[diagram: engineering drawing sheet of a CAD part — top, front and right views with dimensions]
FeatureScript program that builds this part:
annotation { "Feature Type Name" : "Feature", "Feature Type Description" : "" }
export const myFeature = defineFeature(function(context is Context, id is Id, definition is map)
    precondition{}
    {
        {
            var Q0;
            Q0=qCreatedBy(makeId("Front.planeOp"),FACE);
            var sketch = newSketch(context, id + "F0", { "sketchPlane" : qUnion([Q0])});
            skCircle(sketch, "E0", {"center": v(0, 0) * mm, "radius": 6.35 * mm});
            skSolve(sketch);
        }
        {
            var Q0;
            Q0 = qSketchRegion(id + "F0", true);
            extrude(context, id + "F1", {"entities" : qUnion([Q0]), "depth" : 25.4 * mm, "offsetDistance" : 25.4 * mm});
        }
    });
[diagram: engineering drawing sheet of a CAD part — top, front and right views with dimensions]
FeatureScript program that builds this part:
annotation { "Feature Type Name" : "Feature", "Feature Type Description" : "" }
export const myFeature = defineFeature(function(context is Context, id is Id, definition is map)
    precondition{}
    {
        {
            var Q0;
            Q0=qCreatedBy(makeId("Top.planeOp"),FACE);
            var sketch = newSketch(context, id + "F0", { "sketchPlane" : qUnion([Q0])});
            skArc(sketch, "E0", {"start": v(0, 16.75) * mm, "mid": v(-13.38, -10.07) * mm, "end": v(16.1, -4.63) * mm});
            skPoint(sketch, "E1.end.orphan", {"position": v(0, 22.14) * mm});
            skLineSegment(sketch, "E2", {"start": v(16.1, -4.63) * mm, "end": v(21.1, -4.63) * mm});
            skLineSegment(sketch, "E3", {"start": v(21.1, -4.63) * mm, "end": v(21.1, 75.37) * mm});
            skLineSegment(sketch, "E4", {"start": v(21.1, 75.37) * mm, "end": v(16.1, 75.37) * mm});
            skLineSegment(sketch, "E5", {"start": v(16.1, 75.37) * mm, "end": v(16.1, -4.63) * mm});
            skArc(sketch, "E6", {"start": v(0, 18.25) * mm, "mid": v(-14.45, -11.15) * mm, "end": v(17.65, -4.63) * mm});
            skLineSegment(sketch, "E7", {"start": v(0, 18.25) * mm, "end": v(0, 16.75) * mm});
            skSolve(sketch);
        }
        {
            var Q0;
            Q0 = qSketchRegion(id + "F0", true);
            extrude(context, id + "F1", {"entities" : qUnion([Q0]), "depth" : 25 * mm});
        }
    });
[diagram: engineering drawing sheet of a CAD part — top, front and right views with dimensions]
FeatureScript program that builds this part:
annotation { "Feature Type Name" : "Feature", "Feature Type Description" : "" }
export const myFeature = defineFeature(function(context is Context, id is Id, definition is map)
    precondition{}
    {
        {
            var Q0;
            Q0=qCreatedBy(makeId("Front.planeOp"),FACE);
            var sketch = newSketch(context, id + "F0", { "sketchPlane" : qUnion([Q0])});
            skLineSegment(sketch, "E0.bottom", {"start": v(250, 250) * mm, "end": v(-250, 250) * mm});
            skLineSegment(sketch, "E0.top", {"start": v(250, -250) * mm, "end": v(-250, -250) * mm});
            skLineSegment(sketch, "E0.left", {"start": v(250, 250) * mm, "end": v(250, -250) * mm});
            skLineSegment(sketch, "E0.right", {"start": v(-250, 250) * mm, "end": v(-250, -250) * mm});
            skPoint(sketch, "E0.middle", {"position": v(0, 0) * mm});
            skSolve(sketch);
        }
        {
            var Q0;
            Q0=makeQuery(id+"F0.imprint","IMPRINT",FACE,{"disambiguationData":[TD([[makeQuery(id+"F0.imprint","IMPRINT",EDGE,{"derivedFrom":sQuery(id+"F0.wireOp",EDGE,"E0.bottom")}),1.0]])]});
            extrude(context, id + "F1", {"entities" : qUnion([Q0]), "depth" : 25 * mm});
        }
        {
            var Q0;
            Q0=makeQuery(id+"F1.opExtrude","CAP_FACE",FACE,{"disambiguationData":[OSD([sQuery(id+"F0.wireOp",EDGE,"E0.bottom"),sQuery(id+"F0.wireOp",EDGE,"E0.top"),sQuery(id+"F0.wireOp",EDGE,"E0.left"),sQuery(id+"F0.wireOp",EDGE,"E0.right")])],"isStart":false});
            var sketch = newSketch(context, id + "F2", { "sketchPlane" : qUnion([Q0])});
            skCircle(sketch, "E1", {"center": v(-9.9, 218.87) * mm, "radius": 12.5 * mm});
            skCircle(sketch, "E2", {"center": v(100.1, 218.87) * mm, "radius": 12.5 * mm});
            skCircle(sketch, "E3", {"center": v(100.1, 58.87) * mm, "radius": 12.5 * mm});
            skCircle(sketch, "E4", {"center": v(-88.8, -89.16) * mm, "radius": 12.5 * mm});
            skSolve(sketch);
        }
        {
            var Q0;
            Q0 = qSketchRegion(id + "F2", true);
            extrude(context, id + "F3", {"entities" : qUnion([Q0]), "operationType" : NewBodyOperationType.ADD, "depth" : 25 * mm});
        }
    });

* [Problem to work on]: Pull out every line of the material above that contains the string "disambiguationData", copying each line in full. Case counts.

* [Task result]:
            Q0=makeQuery(id+"F0.imprint","IMPRINT",FACE,{"disambiguationData":[TD([[makeQuery(id+"F0.imprint","IMPRINT",EDGE,{"derivedFrom":sQuery(id+"F0.wireOp",EDGE,"E0.bottom")}),1.0]])]});
            Q0=makeQuery(id+"F1.opExtrude","CAP_FACE",FACE,{"disambiguationData":[OSD([sQuery(id+"F0.wireOp",EDGE,"E0.bottom"),sQuery(id+"F0.wireOp",EDGE,"E0.top"),sQuery(id+"F0.wireOp",EDGE,"E0.left"),sQuery(id+"F0.wireOp",EDGE,"E0.right")])],"isStart":false});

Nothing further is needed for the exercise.